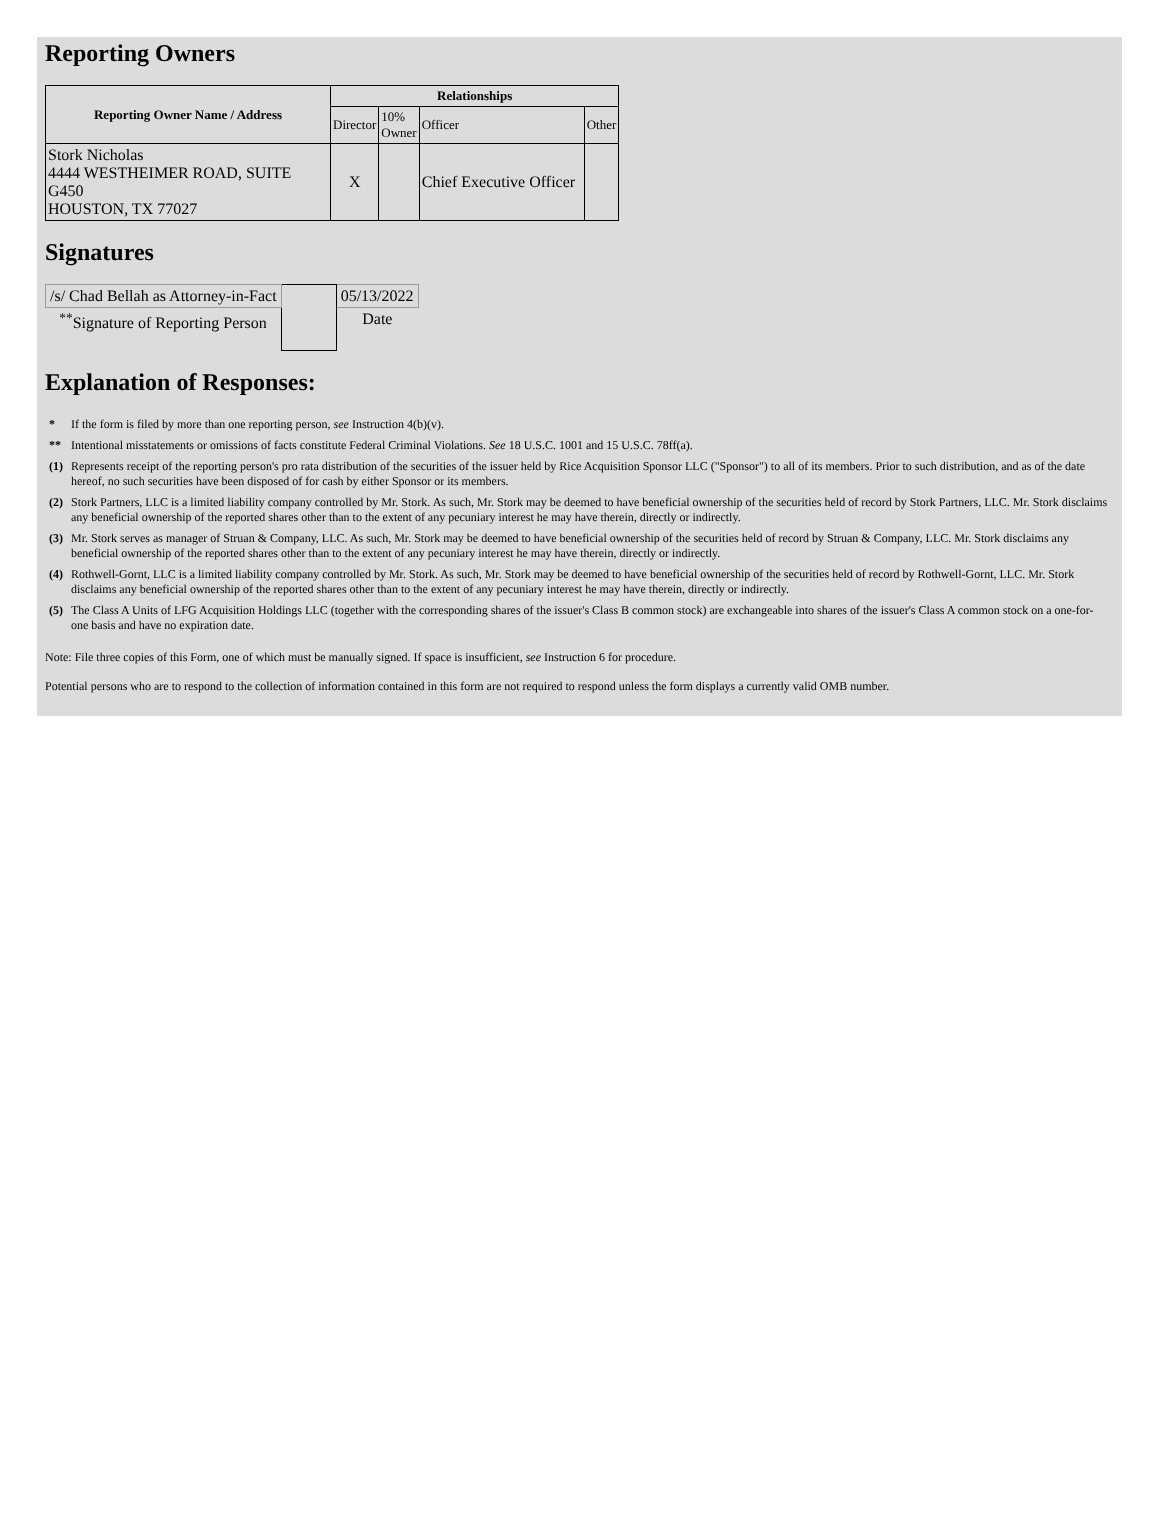Reporting Owners
| Reporting Owner Name / Address | Relationships | | | |
| --- | --- | --- | --- | --- |
| | Director | 10% Owner | Officer | Other |
| Stork Nicholas 4444 WESTHEIMER ROAD, SUITE G450 HOUSTON, TX 77027 | X | | Chief Executive Officer | |
Signatures
| /s/ Chad Bellah as Attorney-in-Fact | | 05/13/2022 |
| <sup>**</sup> Signature of Reporting Person | | Date |
Explanation of Responses:
| * | If the form is filed by more than one reporting person, see Instruction 4(b)(v). |
| ** | Intentional misstatements or omissions of facts constitute Federal Criminal Violations. See 18 U.S.C. 1001 and 15 U.S.C. 78ff(a). |
| (1) | Represents receipt of the reporting person's pro rata distribution of the securities of the issuer held by Rice Acquisition Sponsor LLC ("Sponsor") to all of its members. Prior to such distribution, and as of the date hereof, no such securities have been disposed of for cash by either Sponsor or its members. |
| (2) | Stork Partners, LLC is a limited liability company controlled by Mr. Stork. As such, Mr. Stork may be deemed to have beneficial ownership of the securities held of record by Stork Partners, LLC. Mr. Stork disclaims any beneficial ownership of the reported shares other than to the extent of any pecuniary interest he may have therein, directly or indirectly. |
| (3) | Mr. Stork serves as manager of Struan & Company, LLC. As such, Mr. Stork may be deemed to have beneficial ownership of the securities held of record by Struan & Company, LLC. Mr. Stork disclaims any beneficial ownership of the reported shares other than to the extent of any pecuniary interest he may have therein, directly or indirectly. |
| (4) | Rothwell-Gornt, LLC is a limited liability company controlled by Mr. Stork. As such, Mr. Stork may be deemed to have beneficial ownership of the securities held of record by Rothwell-Gornt, LLC. Mr. Stork disclaims any beneficial ownership of the reported shares other than to the extent of any pecuniary interest he may have therein, directly or indirectly. |
| (5) | The Class A Units of LFG Acquisition Holdings LLC (together with the corresponding shares of the issuer's Class B common stock) are exchangeable into shares of the issuer's Class A common stock on a one-for-one basis and have no expiration date. |
Note: File three copies of this Form, one of which must be manually signed. If space is insufficient, see Instruction 6 for procedure.
Potential persons who are to respond to the collection of information contained in this form are not required to respond unless the form displays a currently valid OMB number.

## Exercise instructions
Quote only the lines from the line containing "Note: File three" through the end of the entries, keeping the first and the last.

## Solution for this task
Note: File three copies of this Form, one of which must be manually signed. If space is insufficient, see Instruction 6 for procedure.
Potential persons who are to respond to the collection of information contained in this form are not required to respond unless the form displays a currently valid OMB number.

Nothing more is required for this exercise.